Federal Treasurer Josh Frydenberg has sent the strongest signal yet that lending rules may be tightened in Australia, giving an interview to the AFR that suggested that he will recommend that APRA takes measures to constrain risky lending.
While Australia’s housing boom continues, the level of household indebtedness has also risen and presents a clear danger to that explosion in growth.
The RBA, which is set to announce a cash rate decision next Tuesday, has said that it will not raise the basic cost of money until 2024. The government can pull some other levers, such as the term funding changes that came in at the start of July, and the next logical step to control lending is via APRA.
The news comes days after Matt Comyn, CEO of CBA, spoke at a Parliamentary hearing about how his bank was taking steps to self-regulation, which it did back in June by raising the rate against which potential borrowers are assessed.
“I think it’s the right decision for the Treasurer to have taken, though not necessarily and easy one,” said Saul Eslake, one of Australia’s leading economists. “Some of his colleagues, I suspect, would have been against it, but I think he’s on the right track.”
“The Bank for International Settlements, which is the central banker’s central bank based in Basel – publishes the only available consistent data on the levels of debt around the world.”
“Their most recent figures came out last week, and are for March this year: they show that Australian household debt is equal to 123.4% of our GDP, the highest of any country except Switzerland.”

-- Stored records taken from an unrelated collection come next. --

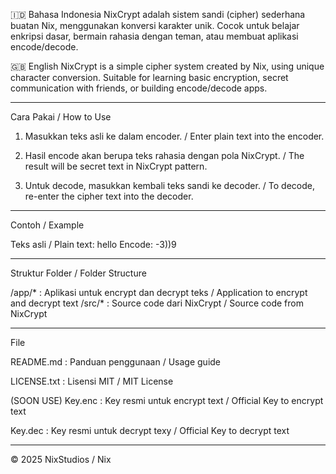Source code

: 🇮🇩 Bahasa Indonesia
NixCrypt adalah sistem sandi (cipher) sederhana buatan Nix, menggunakan konversi karakter unik.
Cocok untuk belajar enkripsi dasar, bermain rahasia dengan teman, atau membuat aplikasi encode/decode.

🇬🇧 English
NixCrypt is a simple cipher system created by Nix, using unique character conversion.
Suitable for learning basic encryption, secret communication with friends, or building encode/decode apps.


---

Cara Pakai / How to Use

1. Masukkan teks asli ke dalam encoder. / Enter plain text into the encoder.


2. Hasil encode akan berupa teks rahasia dengan pola NixCrypt. / The result will be secret text in NixCrypt pattern.


3. Untuk decode, masukkan kembali teks sandi ke decoder. / To decode, re-enter the cipher text into the decoder.




---

Contoh / Example

Teks asli / Plain text: hello
Encode: -3))9


---

Struktur Folder / Folder Structure

/app/*     : Aplikasi untuk encrypt dan decrypt teks / Application to encrypt and decrypt text
/src/*     : Source code dari NixCrypt / Source code from NixCrypt 


---

File

README.md : Panduan penggunaan / Usage guide

LICENSE.txt : Lisensi MIT / MIT License

(SOON USE) 
Key.enc : Key resmi untuk encrypt text / Official Key to encrypt text

Key.dec : Key resmi untuk decrypt texy / Official Key to decrypt text


---

© 2025 NixStudios / Nix
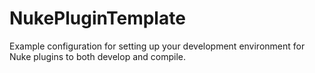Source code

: # NukePluginTemplate
Example configuration for setting up your development environment for Nuke plugins to both develop and compile. 
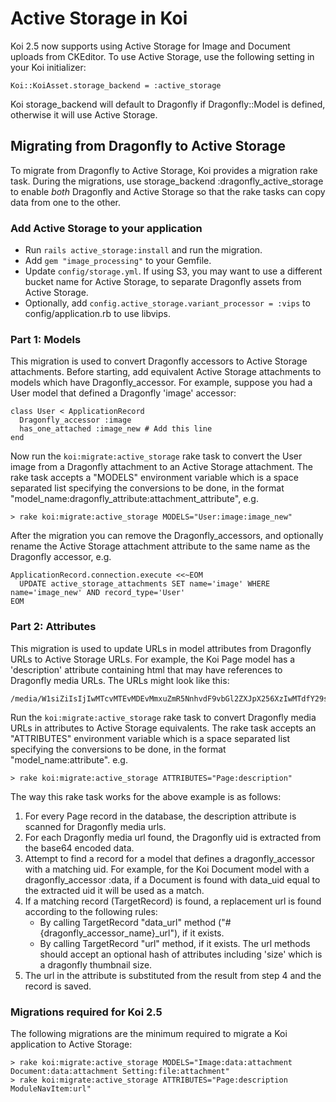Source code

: # Active Storage in Koi

Koi 2.5 now supports using Active Storage for Image and Document uploads from CKEditor.
To use Active Storage, use the following setting in your Koi initializer:

    Koi::KoiAsset.storage_backend = :active_storage

Koi storage_backend will default to Dragonfly if Dragonfly::Model is defined, otherwise it will use Active Storage.

## Migrating from Dragonfly to Active Storage

To migrate from Dragonfly to Active Storage, Koi provides a migration rake task.
During the migrations, use storage_backend :dragonfly_active_storage to enable *both* Dragonfly and Active
Storage so that the rake tasks can copy data from one to the other.

### Add Active Storage to your application

- Run `rails active_storage:install` and run the migration. 
- Add `gem "image_processing"` to your Gemfile.
- Update `config/storage.yml`. If using S3, you may want to use a different bucket name for Active Storage, 
to separate Dragonfly assets from Active Storage.
- Optionally, add `config.active_storage.variant_processor = :vips` to config/application.rb to use libvips.

### Part 1: Models

This migration is used to convert Dragonfly accessors to Active Storage attachments.
Before starting, add equivalent Active Storage attachments to models which have Dragonfly_accessor.
For example, suppose you had a User model that defined a Dragonfly 'image' accessor:

    class User < ApplicationRecord
      Dragonfly_accessor :image
      has_one_attached :image_new # Add this line
    end

Now run the `koi:migrate:active_storage` rake task to convert the User image from a Dragonfly attachment
to an Active Storage attachment. The rake task accepts a "MODELS" environment variable which is a space separated
list specifying the conversions to be done, in the format "model_name:dragonfly_attribute:attachment_attribute", e.g.

    > rake koi:migrate:active_storage MODELS="User:image:image_new"

After the migration you can remove the Dragonfly_accessors, and optionally rename the Active Storage attachment
attribute to the same name as the Dragonfly accessor, e.g.

    ApplicationRecord.connection.execute <<~EOM
      UPDATE active_storage_attachments SET name='image' WHERE name='image_new' AND record_type='User'
    EOM

### Part 2: Attributes

This migration is used to update URLs in model attributes from Dragonfly URLs to Active Storage URLs.
For example, the Koi Page model has a 'description' attribute containing html that may have references to
Dragonfly media URLs. The URLs might look like this:

    /media/W1siZiIsIjIwMTcvMTEvMDEvMmxuZmR5NnhvdF9vbGl2ZXJpX256XzIwMTdfY29sbGVjdGlvbi5wZGYiXV0/document.pdf

Run the `koi:migrate:active_storage` rake task to convert Dragonfly media URLs in attributes
to Active Storage equivalents.
The rake task accepts an "ATTRIBUTES" environment variable which is a space separated list specifying
the conversions to be done, in the format "model_name:attribute". e.g.

    > rake koi:migrate:active_storage ATTRIBUTES="Page:description"

The way this rake task works for the above example is as follows:

1. For every Page record in the database, the description attribute is scanned for Dragonfly media urls.
2. For each Dragonfly media url found, the Dragonfly uid is extracted from the base64 encoded data.
3. Attempt to find a record for a model that defines a dragonfly_accessor with a matching uid. 
   For example, for the Koi Document model with a dragonfly_accessor :data, if a Document is found with
   data_uid equal to the extracted uid it will be used as a match.
4. If a matching record (TargetRecord) is found, a replacement url is found according to the following rules:
   - By calling TargetRecord "data_url" method ("#{dragonfly_accessor_name}_url"), if it exists.
   - By calling TargetRecord "url" method, if it exists.
   The url methods should accept an optional hash of attributes including 'size' which is a dragonfly thumbnail size. 
5. The url in the attribute is substituted from the result from step 4 and the record is saved.

### Migrations required for Koi 2.5

The following migrations are the minimum required to migrate a Koi application to Active Storage:

    > rake koi:migrate:active_storage MODELS="Image:data:attachment Document:data:attachment Setting:file:attachment"
    > rake koi:migrate:active_storage ATTRIBUTES="Page:description ModuleNavItem:url"

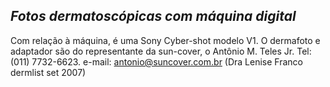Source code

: ## ***Fotos dermatoscópicas com máquina digital***


Com relação à máquina, é uma Sony Cyber-shot modelo V1. O dermafoto e adaptador são do representante da sun-cover, o Antônio M. Teles Jr. Tel: (011) 7732-6623. e-mail: [antonio@suncover.com.br](mailto:antonio@suncover.com.br) (Dra Lenise Franco dermlist set 2007\)

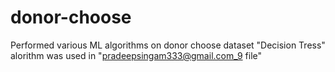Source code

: # donor-choose
Performed various ML algorithms on donor choose dataset
"Decision Tress" alorithm was used in "pradeepsingam333@gmail.com_9 file"
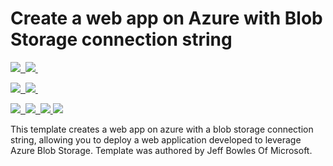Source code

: # Create a web app on Azure with Blob Storage connection string<a href="https://portal.azure.com/#create/Microsoft.Template/uri/https%3A%2F%2Fraw.githubusercontent.com%2FAzure%2Fazure-quickstart-templates%2Fmaster%2Fwebapp-with-blobconnection%2Fazuredeploy.json" target="_blank">

<IMG SRC="https://azbotstorage.blob.core.windows.net/badges/webapp-blob-connection/PublicLastTestDate.svg" />&nbsp;
<IMG SRC="https://azbotstorage.blob.core.windows.net/badges/webapp-blob-connection/PublicDeployment.svg" />&nbsp;

<IMG SRC="https://azbotstorage.blob.core.windows.net/badges/webapp-blob-connection/FairfaxLastTestDate.svg" />&nbsp;
<IMG SRC="https://azbotstorage.blob.core.windows.net/badges/webapp-blob-connection/FairfaxDeployment.svg" />&nbsp;

<IMG SRC="https://azbotstorage.blob.core.windows.net/badges/webapp-blob-connection/BestPracticeResult.svg" />&nbsp;
<IMG SRC="https://azbotstorage.blob.core.windows.net/badges/webapp-blob-connection/CredScanResult.svg" />&nbsp;
    <img src="http://azuredeploy.net/deploybutton.png"/>
</a>
<a href="http://armviz.io/#/?load=https%3A%2F%2Fraw.githubusercontent.com%2FAzure%2Fazure-quickstart-templates%2Fmaster%2Fwebapp-with-blobconnection%2Fazuredeploy.json" target="_blank">
    <img src="http://armviz.io/visualizebutton.png"/>
</a>

This template creates a web app on azure with a blob storage connection string, allowing you to deploy a web application developed to leverage Azure Blob Storage. Template was authored by Jeff Bowles Of Microsoft. 
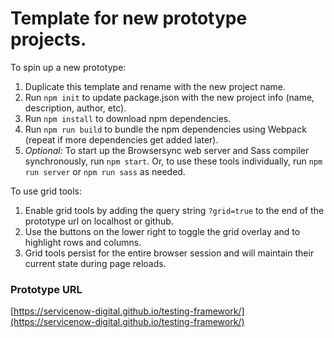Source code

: # Template for new prototype projects.

To spin up a new prototype:

1. Duplicate this template and rename with the new project name.
2. Run `npm init` to update package.json with the new project info (name, description, author, etc).
3. Run `npm install` to download npm dependencies.
4. Run `npm run build` to bundle the npm dependencies using Webpack (repeat if more dependencies get added later).
5. *Optional:* To start up the Browsersync web server and Sass compiler synchronously, run `npm start`. Or, to use these tools individually, run `npm run server` or `npm run sass` as needed.

To use grid tools:

1. Enable grid tools by adding the query string `?grid=true` to the end of the prototype url on localhost or github.
2. Use the buttons on the lower right to toggle the grid overlay and to highlight rows and columns.
3. Grid tools persist for the entire browser session and will maintain their current state during page reloads.

### Prototype URL
[https://servicenow-digital.github.io/testing-framework/](https://servicenow-digital.github.io/testing-framework/)

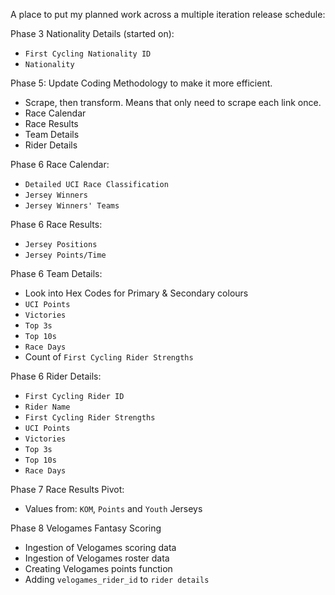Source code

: A place to put my planned work across a multiple iteration release schedule:

Phase 3 Nationality Details (started on):
- `First Cycling Nationality ID`
- `Nationality`

Phase 5: Update Coding Methodology to make it more efficient.
- Scrape, then transform. Means that only need to scrape each link once.
- Race Calendar
- Race Results
- Team Details
- Rider Details

Phase 6 Race Calendar:
- `Detailed UCI Race Classification`
- `Jersey Winners`
- `Jersey Winners' Teams`

Phase 6 Race Results:
- `Jersey Positions`
- `Jersey Points/Time`

Phase 6 Team Details:
- Look into Hex Codes for Primary & Secondary colours
- `UCI Points`
- `Victories`
- `Top 3s`
- `Top 10s`
- `Race Days`
- Count of `First Cycling Rider Strengths`

Phase 6 Rider Details:
- `First Cycling Rider ID`
- `Rider Name`
- `First Cycling Rider Strengths`
- `UCI Points`
- `Victories`
- `Top 3s`
- `Top 10s`
- `Race Days`

Phase 7 Race Results Pivot:
- Values from: `KOM`, `Points` and `Youth` Jerseys

Phase 8 Velogames Fantasy Scoring
- Ingestion of Velogames scoring data
- Ingestion of Velogames roster data
- Creating Velogames points function
- Adding `velogames_rider_id` to `rider details`
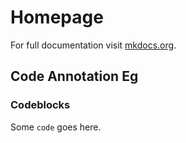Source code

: # Homepage

For full documentation visit [mkdocs.org](https://www.mkdocs.org).

## Code Annotation Eg

### Codeblocks

Some `code` goes here.


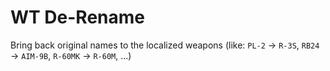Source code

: # WT De-Rename

Bring back original names to the localized weapons (like: `PL-2` -> `R-3S`, `RB24` -> `AIM-9B`, `R-60MK` -> `R-60M`, ...)
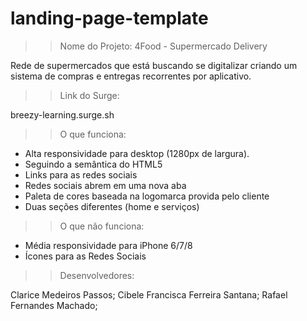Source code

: # landing-page-template

>> Nome do Projeto: 4Food - Supermercado Delivery

Rede de supermercados que está buscando se digitalizar criando um sistema de compras e entregas recorrentes por aplicativo.

>> Link do Surge:  

breezy-learning.surge.sh

>> O que funciona:
- Alta responsividade para desktop (1280px de largura).
- Seguindo a semântica do HTML5
- Links para as redes sociais
- Redes sociais abrem em uma nova aba
- Paleta de cores baseada na logomarca provida pelo cliente
- Duas seções diferentes (home e serviços)


>> O que não funciona:
- Média responsividade para iPhone 6/7/8
- Ícones para as Redes Sociais


>> Desenvolvedores:

Clarice Medeiros Passos;
Cibele Francisca Ferreira Santana;
Rafael Fernandes Machado;

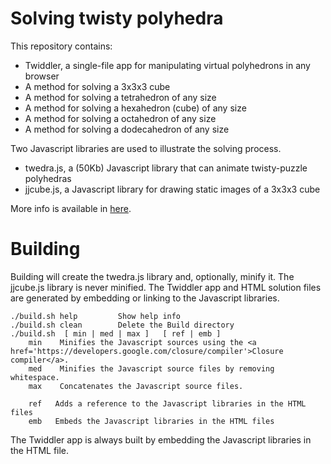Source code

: # Solving twisty polyhedra

This repository contains:

* Twiddler, a single-file app for manipulating virtual polyhedrons in any browser
* A method for solving a 3x3x3 cube
* A method for solving a tetrahedron of any size
* A method for solving a hexahedron (cube) of any size
* A method for solving a octahedron of any size
* A method for solving a dodecahedron of any size

Two Javascript libraries are used to illustrate the solving process.

* twedra.js, a (50Kb) Javascript library that can animate twisty-puzzle polyhedras
* jjcube.js, a Javascript library for drawing static images of a 3x3x3 cube

More info is available in [here](https://deverac.github.io/solve-twisty-puzzles/).


# Building

Building will create the twedra.js library and, optionally, minify it. The jjcube.js library is never minified. The Twiddler app and HTML solution files are generated by embedding or linking to the Javascript libraries.

    ./build.sh help         Show help info
    ./build.sh clean        Delete the Build directory
    ./build.sh  [ min | med | max ]   [ ref | emb ]
        min    Minifies the Javascript sources using the <a href='https://developers.google.com/closure/compiler'>Closure compiler</a>.
        med    Minifies the Javascript source files by removing whitespace. 
        max    Concatenates the Javascript source files.

        ref   Adds a reference to the Javascript libraries in the HTML files
        emb   Embeds the Javascript libraries in the HTML files

The Twiddler app is always built by embedding the Javascript libraries in the HTML file.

“That sounds scary, but as is always the case with debt, what matters is not so much the level as the ability to service it. As interest rates are so low, that level of debt is arguably less scary than times in the past when we’ve had less debt but higher interest rates.”
“It is absolutely correct that the RBA reduction in interest rates has contributed to the increases in house prices and household debt for the last 18 months - and I think that’s undeniable – that does not been that they were wrong to do it or that they should now be raising rates.”
“The RBA is right to say that they well keep rates at present lows until inflation is back in the target band, and they shouldn’t raise rates to dampen housing price inflation. Rather, there are other tools that can be used.”
Frydenberg’s actions reflected the wider global outlook that is being pushed by global institutions to keep lending in check.
“Both the OECD two weeks ago and the IMF last Friday explicitly recommended macroprudential controls on risky mortgage lending should be tightened,” said Eslake. “In Australia, it isn’t up to the Reserve Bank to do that. We have handed prudential supervision of lenders to a separate authority, APRA.”
“The New Zealanders never did that, and significantly, last week, the Reserve Bank of New Zealand tightened its provisions on new mortgages that can be written at an LVR of above 80%. The Taiwanese central bank did much the same last week too, and Singapore and Hong Kong have done this.”
“The OECD noted two weeks ago that Australia was one of the few advanced economies that didn’t have any kind of limit on high-risk lending. The New Zealanders have foreshadowed the introduction of controls on high debt-to-income ration lending as well. My view is that we should do either or both of those as well.”